_TEXT SHOWN_
|---|

So, I mean, I don't want to sound like I was taking it on lightly. I think the point that I want to make is that a lot of people do not...A, who are starting firms do not know what they're getting into if they have not come out of an advisory firm. And so a lot of people who were like me in the institutional world often will say like, "Well, in my retirement I'll manage money for people." Just how wrong that notion is. Like, ha, completely misguided and misinformed about how much work and expertise it takes to thrive in the RIA world.
Michael: So as you were diving in, like, were you literally managing the money? Like, "I did this for years for billions of dollars, I was an equity research analyst, like, sure I can do this with the dollars that come in. I'll just, you know, manage the portfolios and then do my media stuff in the rest of the time." Like, was it that kind of model from the start, "I know how to do this, I'm going to manage the money myself?"
Manisha: Yes, although I had the good sense to know that from an infrastructure standpoint, I would need a TAMP. And so I interviewed a whole bunch of prospective TAMPs, and I really adored Adam Birenbaum and the team at the BAM ALLIANCE, and so I decided to go with them. And so, you know, that took a lot of the operational pressure off of me. And I agreed so strongly with their investment philosophy. And so it was just a natural fit. So it made it much easier to be a solo person.
And then again, because I had done well enough in my institutional career, I was able to come out of the gate with a little bit of extra help that most people wouldn't be able to have. So I had a right hand who now has his own practice that he's merged into a larger firm. So it was me and another wonderful, wonderful man, Chris Girbes-Pierce. So yeah, I mean, we did everything a normal RIA within the BAM ALLIANCE world would do. I also just happened to do a lot of media on the side.
Michael: Well, and I know one of the unique things about BAM, unlike a lot of TAMPs, is they actually have some flexibility about whether you...essentially, like, whether you solely use their models and systems or I guess whether you solely use their models and actual investment portfolios or whether you do some of your own investment model creation and design, but they're your back office that helps you implement it and execute it so you can do the portfolio design but have their infrastructure for some of the portfolio implementation. Which I guess is particularly appealing when you were coming from a background like yours that said like, "I know how to do portfolio design stuff but I don't want to hire all the traders and operations and all the internal stuff. Y'all do that for me. Great."
Manisha: It was plug-and-play. I don't mean that it was...it was conceptually plug-and-play. There were a thousand and one things that I needed to learn that caused me to faceplant, like, every third day. It is really hard to get something like this off the ground and running. But if I look back in retrospect, I was blessed that I had a number of friends, most of whom had worked in financial services on the corporate side, made great money, had no time to manage it on their own and trusted me. So, you know, I walked in with an advantage that most people don't have when they're starting up. It wasn't like I was trolling for people to give me their money. It was the reverse. I got the questions, so I started a business to help.
And thanks to the TAMP model, it let me do what I was naturally good at and then to grow the business in non-traditional ways because I was out doing media. One of my largest clients came because she was in the airport and she read an article I wrote in a now-defunct magazine for women executives called "More Magazine" and she reached out to me. And so it all was very symbiotic.
Michael: That's interesting unto itself. You know, I feel like there's a perception out there that, "Does anybody with money really pick their financial advisor because they saw them on TV or in the media?" For which I guess you would say like, "Yeah, some people really do, including some who have money."

|---|

_DATA EXTRACT_
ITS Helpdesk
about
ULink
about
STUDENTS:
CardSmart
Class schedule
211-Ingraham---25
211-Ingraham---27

|---|

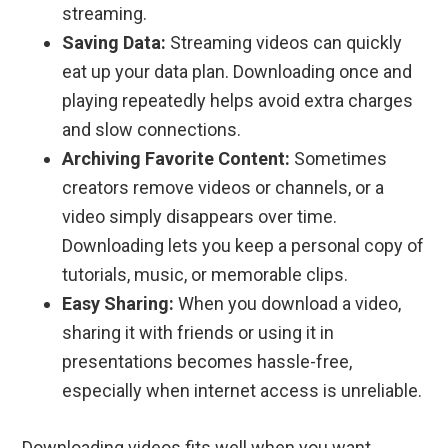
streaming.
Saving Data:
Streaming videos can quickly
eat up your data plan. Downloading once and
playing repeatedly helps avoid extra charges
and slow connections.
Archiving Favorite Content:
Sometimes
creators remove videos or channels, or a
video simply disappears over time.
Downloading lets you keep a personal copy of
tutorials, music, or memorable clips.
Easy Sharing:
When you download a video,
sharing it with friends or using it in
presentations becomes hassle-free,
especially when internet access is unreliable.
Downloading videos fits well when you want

|---|

_TASK LIST_
A - In the interview, where had Manisha's largest client read the article that led her to reach out?
B - Carry on the interview from the point where it stops.
The entries have nothing to do with the interview.

_RESULTS FOR EACH TASK_
A - She read it in "More Magazine," a now-defunct magazine for women executives, while she was in an airport.

B -
Manisha: I'm part of a DFA study group on media and we talk about this a lot. And I will say that it is the very, very rare person who can generate client leads from media in an organic way. So either you're doing, like, a Fisher model and you're like, you are just out there with a complete media strategy or you're more of a unicorn. And I was in that unicorn camp. There's just something about the way that I write and I talk. It doesn't work for everyone. But I didn't need it to work for everyone. I needed it to work for women with $3 million or more in dollars who wanted to work with a fiduciary that believed in evidence-based investing. Like, that was my world. And for those women, the way I spoke and taught and presented the material was a fit for a number of them. And that was my niche.
What Manisha Thinks Led To Her Success [1:04:45]
Michael: Just having been in that world and seen this, and seen this work, do you have any sense? I mean, what is it that it works for you and doesn't work for other advisors? I know it's kind of strange saying to a unicorn, "What makes you a unicorn?" Right? Do you have any idea? Why does it seem to click for you when it doesn't click for so many other advisors?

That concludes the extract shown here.